Enquanto desce do céu, a bola parece uma abóbora de couro gigante. Ela é recheada de areia e serragem, uma mistura que depois é ensopada com vinho sagrado e a bola costurada. Todos os jogadores também estão cheios de vinho, e sua beligerância é quase palpável no sol quente da tarde. Quando a bola atinge o chão, um caos infernal explode imediatamente enquanto a multidão se fecha e começa a se atacar. Muitas mulheres, crianças e idosos gravitam ao redor, longe do centro da treta, formando um tipo de círculo. A maioria dos homens faz o oposto, criando um aglomerado de colisão perpétua que vai continuar pelas próximas horas, enquanto eles perseguem a bola e tentam carregá-la para um "gol" improvisado, encerrando o jogo.

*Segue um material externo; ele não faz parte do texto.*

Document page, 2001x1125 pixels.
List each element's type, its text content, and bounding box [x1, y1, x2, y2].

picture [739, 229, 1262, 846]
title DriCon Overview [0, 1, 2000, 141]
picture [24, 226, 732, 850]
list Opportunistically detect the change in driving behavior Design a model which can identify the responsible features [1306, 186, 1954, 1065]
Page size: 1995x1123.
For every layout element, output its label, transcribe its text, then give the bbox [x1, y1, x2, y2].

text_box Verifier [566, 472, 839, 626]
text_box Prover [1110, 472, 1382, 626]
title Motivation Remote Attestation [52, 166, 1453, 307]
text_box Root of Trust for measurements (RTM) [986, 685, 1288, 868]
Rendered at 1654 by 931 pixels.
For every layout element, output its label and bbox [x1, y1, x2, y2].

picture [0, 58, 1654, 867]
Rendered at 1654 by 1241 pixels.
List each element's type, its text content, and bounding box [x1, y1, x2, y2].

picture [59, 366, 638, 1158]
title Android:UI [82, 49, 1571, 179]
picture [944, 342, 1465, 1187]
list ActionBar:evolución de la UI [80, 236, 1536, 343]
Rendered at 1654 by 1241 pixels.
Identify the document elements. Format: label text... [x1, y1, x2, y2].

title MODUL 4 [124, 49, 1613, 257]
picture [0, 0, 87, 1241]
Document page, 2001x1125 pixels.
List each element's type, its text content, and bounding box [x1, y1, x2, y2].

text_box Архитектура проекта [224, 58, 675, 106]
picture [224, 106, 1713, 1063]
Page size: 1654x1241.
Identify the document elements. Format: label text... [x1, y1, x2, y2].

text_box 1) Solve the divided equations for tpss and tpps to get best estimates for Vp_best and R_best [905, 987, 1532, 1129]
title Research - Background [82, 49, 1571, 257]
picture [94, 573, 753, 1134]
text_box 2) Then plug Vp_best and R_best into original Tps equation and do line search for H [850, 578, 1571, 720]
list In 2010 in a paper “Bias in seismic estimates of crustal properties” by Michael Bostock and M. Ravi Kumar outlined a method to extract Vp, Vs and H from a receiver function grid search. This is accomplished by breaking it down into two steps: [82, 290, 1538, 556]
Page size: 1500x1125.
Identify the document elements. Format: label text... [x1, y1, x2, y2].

Todo ano na Páscoa Ortodoxa — 1º de maio este ano — a briga deslancha nas ruas pavimentadas que passam por Lanchkhuti, uma cidade da região de Guria na Geórgia. O jogo, se é que dá para chamar assim, é um amálgama de rugby, batalha e mosh pit. A violência é íntima, mas não pessoal. Faz sentido que no dia em que os georgianos comemoram a ressurreição, eles joguem um jogo que os faça sentir vivos.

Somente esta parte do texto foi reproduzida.